In 1997, in his State of the State address, then-Gov. Mike Leavitt announced the problem of health care access had been solved.

“Four years ago, we agreed that health insurance should be accessible for every Utahn, and each year since then, we have taken carefully-planned steps to achieve that goal,” said Leavitt. “Our health care goals are in sight.”

More accurately, perhaps, just beyond sight. The history of health care reform in Utah is a process, as Leavitt continued, of  “[taking] another step toward making health care accessible for all Utahns.” There has been no shortage of steps, either.

Between 1987 and 2001, there were 9 committees set up to study the issue, according to a 2001 Deseret News article.

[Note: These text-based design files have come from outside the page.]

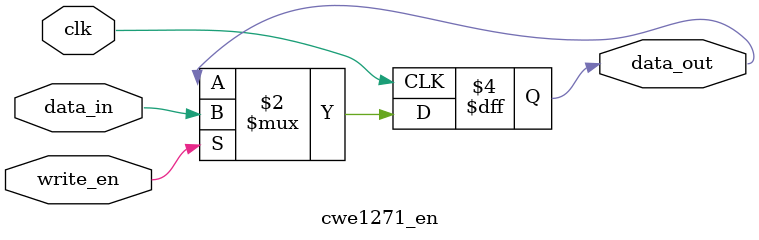
<source format=v>

module cwe1271_en (
    input  wire        clk,
    input  wire        data_in,
    input  wire        write_en,
    output reg         data_out
);

always @(posedge clk) begin
    if (write_en) begin
        data_out <= data_in;
    end
end

endmodule
</source>
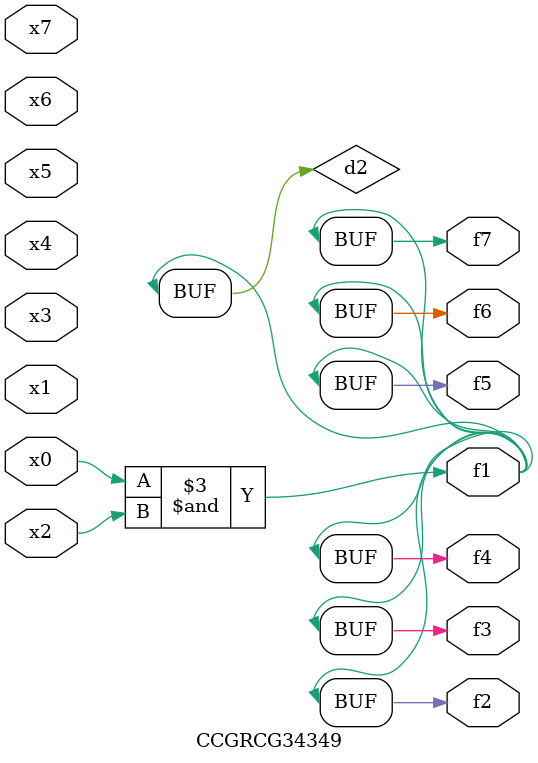
<source format=v>
module CCGRCG34349(
	input x0, x1, x2, x3, x4, x5, x6, x7,
	output f1, f2, f3, f4, f5, f6, f7
);

	wire d1, d2;

	nor (d1, x3, x6);
	and (d2, x0, x2);
	assign f1 = d2;
	assign f2 = d2;
	assign f3 = d2;
	assign f4 = d2;
	assign f5 = d2;
	assign f6 = d2;
	assign f7 = d2;
endmodule

</source>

The names of those committees have been just as varied as the years. In 2001, there was the Access to Health Care and Coverage Task Force. In 1993, there was the Healthcare Policy Option Commission. And just last year, there was the Health Reform Task Force.

With so many steps, will we ever actually get there?

Governor Herbert’s Healthy Utah plan, a sort of middle-of-the-road effort between full Medicaid expansion on one hand, and doing nothing on the other hand, gets us pretty close. But it is still the sort of stepping that practically guarantees at least a few more committees with bureaucratic-sounding, health-oriented titles. Each of those committees, just as the Health Reform Task Force is likely to do at the end of this year’s legislative session, will somehow convince themselves they’ve solved the problem.

It’s been almost 20 years since Leavitt pronounced the problem solved. I hope it doesn’t take 20 more.